# Illegal AK parts?



## ruger1 (Jan 2, 2011)

If you have a imported AK and want to put a folding stock and a muzzle break / flash suppressor on it and the parts are US made is that illegal? This question came up when I was in a local shop and it has me curious especially since the assault ban has been over for some time.


----------



## JD7.62 (Feb 13, 2008)

ruger1 said:


> If you have a imported AK and want to put a folding stock and a muzzle break / flash suppressor on it and the parts are US made is that illegal? This question came up when I was in a local shop and it has me curious especially since the assault ban has been over for some time.


The assault weapons ban has nothing to do with 922r which regulates parts counts, well technically importation and country of origin.

It basically says that certain arms deemed "non sporting" cant be imported into the US. Theyve decided that these weapons can not have more then ten foreign made parts to be considered US made. The AK has a total of fifteen separate parts according to the BATFE so five of those must be US made for it to be allowed to be sold to the public and not considered "foreign made."

The five parts most commonly put on to be US made are:

buttstock and hand guards - count as one part
pistol grip
FCG - I'm pretty sure they are considered one part as well
muzzle break
gas piston
magazine - counts as three parts

These parts are identical to foreign made counter parts but hey, no one said the .gov ever did anything that made since.

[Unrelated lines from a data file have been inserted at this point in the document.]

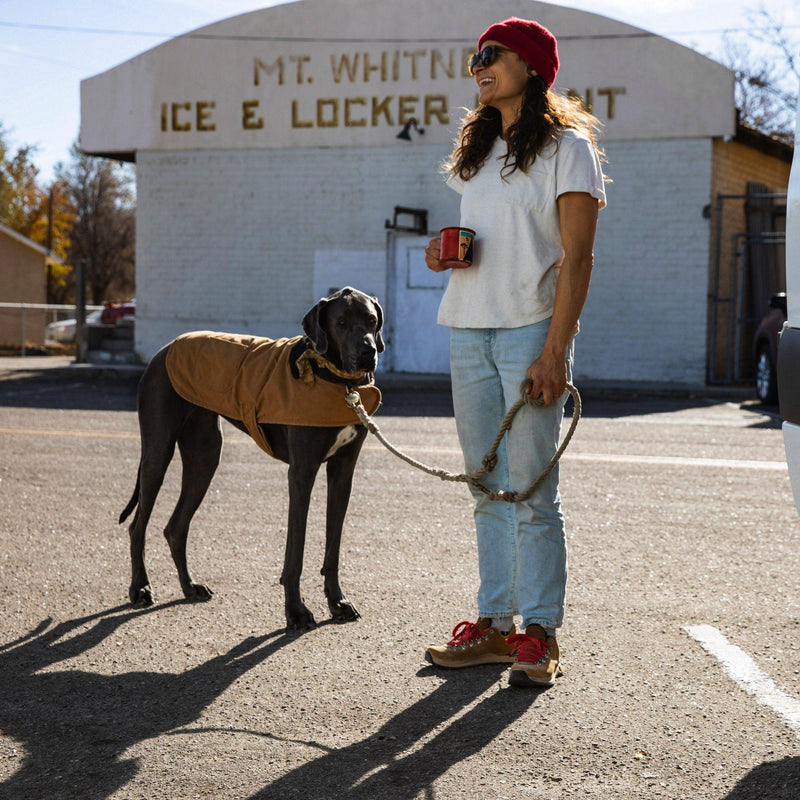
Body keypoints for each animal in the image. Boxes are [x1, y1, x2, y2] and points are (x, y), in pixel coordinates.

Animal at [119, 288, 384, 632]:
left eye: (371, 320)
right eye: (340, 323)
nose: (368, 353)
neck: (336, 380)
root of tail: (163, 350)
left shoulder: (343, 472)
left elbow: (333, 547)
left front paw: (337, 602)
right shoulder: (302, 473)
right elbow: (295, 552)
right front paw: (296, 611)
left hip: (205, 457)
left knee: (175, 527)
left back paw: (189, 586)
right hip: (157, 451)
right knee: (138, 525)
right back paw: (140, 588)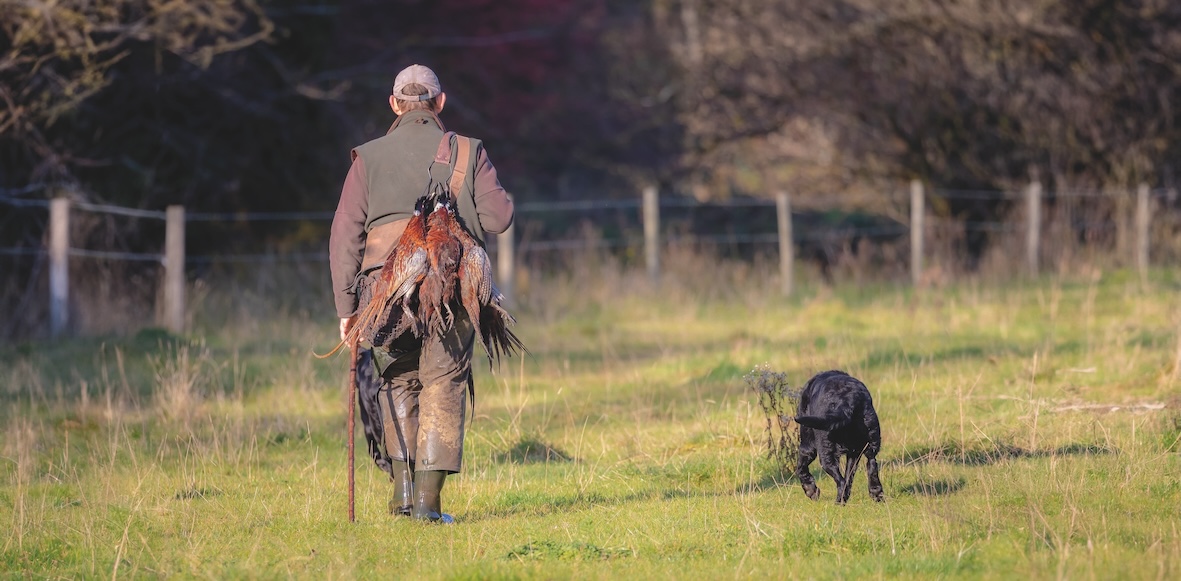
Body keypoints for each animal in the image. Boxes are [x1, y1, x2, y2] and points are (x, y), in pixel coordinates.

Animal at [798, 373, 883, 503]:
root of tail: (845, 402)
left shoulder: (807, 447)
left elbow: (800, 468)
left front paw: (811, 491)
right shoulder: (854, 453)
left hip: (824, 449)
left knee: (841, 481)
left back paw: (838, 502)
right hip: (870, 441)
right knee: (870, 465)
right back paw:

Personally I believe the law applies to the importation and initial retail of the rifle and what the end user decides to do is irrelevant. However, Im no lawyer nor play one on TV. No individual to my knowledge has ever been charged and prosecuted for violating this law.

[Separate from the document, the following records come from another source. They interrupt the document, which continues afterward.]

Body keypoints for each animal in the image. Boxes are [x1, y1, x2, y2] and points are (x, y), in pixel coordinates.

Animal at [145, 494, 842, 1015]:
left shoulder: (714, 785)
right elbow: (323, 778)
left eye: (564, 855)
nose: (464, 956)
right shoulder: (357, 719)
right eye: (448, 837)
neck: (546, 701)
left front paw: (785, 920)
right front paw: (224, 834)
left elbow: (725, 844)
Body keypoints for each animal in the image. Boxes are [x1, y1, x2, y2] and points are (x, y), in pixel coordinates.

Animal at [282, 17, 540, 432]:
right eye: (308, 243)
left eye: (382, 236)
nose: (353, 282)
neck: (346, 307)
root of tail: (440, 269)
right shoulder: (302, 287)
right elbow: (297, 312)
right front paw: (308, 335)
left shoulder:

To answer your question, as long as you have no more then ten foreign made parts on your rifle you are fine.


----------



## SHO-NUFF (May 30, 2011)

You are talking about adding more US made parts, so it is not a problem.
The 922R rule to be compliant is apparently geared more towards the importers of the rifles, and most will have US made barrels along with gas pistons and trigger groups.

As JD7.62 stated, I have also never heard of an individual being charged for having non compliant, or not enough US made parts on an AK-47. Other than it being modified to fire as an automatic weapon.


----------



## ruger1 (Jan 2, 2011)

That's kind of what I thought just got my laws mixed up. The owner of the shop, (and I overhead this conversation) was sayin that if you replace the stock or add a suppressor muzzle break that it would be breaking federal law,but I just didn't see how especially if you replaced part for part with US parts. Thanks for clearing this up.


----------